With the recent publication of Rob Bell’s Love Wins, a lot of people are writing about the doctrine of Hell at the moment – see John Piper, Al Mohler, Liam Goligher, to name three.
By coincidence (ahem), we had reached Luke 16:19-31 at SPC a couple of Sundays ago – Jesus’ parable of the Rich Man and Lazarus. Yes, the one where the nameless rich man cries out to have his thirst slaked in the midst of the flames.
For what it is worth, I made five points and I will give them in a moment. But it is worth noting, as many have before, that the person that spoke most about hell in the Bible was Jesus. Yup, Jesus.
Here are the points (have Luke passage open):
- At death, there will be a separation. Some go to hell, others to the bosom of Abraham (who I take to be representative of God).
- It is easy to slip into hell. Jesus was addressing a group of Pharisees who were lovers of money (Luke 16:14). Religious on the outside, hearts sold out to mammon on the inside. Cold-hearted to need. Slipped into hell.
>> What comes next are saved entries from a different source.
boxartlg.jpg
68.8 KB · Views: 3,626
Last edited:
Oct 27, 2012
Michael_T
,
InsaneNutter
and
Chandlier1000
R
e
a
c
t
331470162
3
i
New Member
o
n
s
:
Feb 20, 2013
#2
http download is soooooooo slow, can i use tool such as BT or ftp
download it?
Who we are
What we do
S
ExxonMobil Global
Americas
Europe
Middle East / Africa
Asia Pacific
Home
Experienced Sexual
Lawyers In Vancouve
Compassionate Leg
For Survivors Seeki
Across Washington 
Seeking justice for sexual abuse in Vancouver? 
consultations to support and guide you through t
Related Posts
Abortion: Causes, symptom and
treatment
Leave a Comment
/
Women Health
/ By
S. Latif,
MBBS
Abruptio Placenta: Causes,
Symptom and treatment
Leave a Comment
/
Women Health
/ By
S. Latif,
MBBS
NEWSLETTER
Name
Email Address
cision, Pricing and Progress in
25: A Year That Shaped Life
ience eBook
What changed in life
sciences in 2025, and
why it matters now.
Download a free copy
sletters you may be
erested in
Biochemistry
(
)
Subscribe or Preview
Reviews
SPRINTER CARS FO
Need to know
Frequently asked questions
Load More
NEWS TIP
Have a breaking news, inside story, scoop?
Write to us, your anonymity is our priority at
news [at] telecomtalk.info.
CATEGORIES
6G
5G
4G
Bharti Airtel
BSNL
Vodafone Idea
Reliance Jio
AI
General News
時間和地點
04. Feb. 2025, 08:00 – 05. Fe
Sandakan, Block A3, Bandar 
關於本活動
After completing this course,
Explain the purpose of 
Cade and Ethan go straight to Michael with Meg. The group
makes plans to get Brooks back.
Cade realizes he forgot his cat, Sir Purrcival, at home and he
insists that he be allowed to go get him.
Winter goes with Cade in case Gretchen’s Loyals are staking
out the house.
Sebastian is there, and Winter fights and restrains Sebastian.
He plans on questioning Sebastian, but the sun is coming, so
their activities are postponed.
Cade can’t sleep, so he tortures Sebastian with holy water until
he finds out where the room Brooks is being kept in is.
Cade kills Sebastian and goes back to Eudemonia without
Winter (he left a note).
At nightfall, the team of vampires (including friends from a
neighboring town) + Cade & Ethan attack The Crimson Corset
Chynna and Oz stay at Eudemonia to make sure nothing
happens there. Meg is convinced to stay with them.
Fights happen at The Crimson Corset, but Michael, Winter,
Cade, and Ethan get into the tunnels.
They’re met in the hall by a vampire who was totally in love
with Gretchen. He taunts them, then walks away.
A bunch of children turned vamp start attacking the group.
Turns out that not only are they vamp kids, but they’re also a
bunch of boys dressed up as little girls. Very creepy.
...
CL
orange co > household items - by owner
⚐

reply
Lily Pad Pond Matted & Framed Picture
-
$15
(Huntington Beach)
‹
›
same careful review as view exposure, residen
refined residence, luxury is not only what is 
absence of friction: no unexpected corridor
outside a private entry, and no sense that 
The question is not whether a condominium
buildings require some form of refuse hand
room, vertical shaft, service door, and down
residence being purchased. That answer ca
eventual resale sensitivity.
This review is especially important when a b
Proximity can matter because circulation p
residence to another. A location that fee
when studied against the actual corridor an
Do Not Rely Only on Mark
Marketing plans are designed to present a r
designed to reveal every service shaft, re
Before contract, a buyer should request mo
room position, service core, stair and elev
- In hell, you want out. It will not be nice. Excruciating, desperate. I have met people who have said to me they would prefer hell to heaven because the people are nicer. I don’t think the rich man was thinking about fun with his friends in hell.
- There is no way out. A great chasm has been fixed. A nightmare to be able to see across at what you want but can’t have it. All opportunity is gone.
- Those who hear the gospel have no excuse. There is enough in the Scripture to direct you to salvation. The rich man ignored it. So were his living brothers. But there is no need for special miracles. If they are not convinced by the Word, they will not be convinced by even a resurrection.
Wow. That should change how we think about people we meet every day. C S Lewis once said, “there are no ordinary people”. Everyone is eternal. The only question is where you are going to spend it.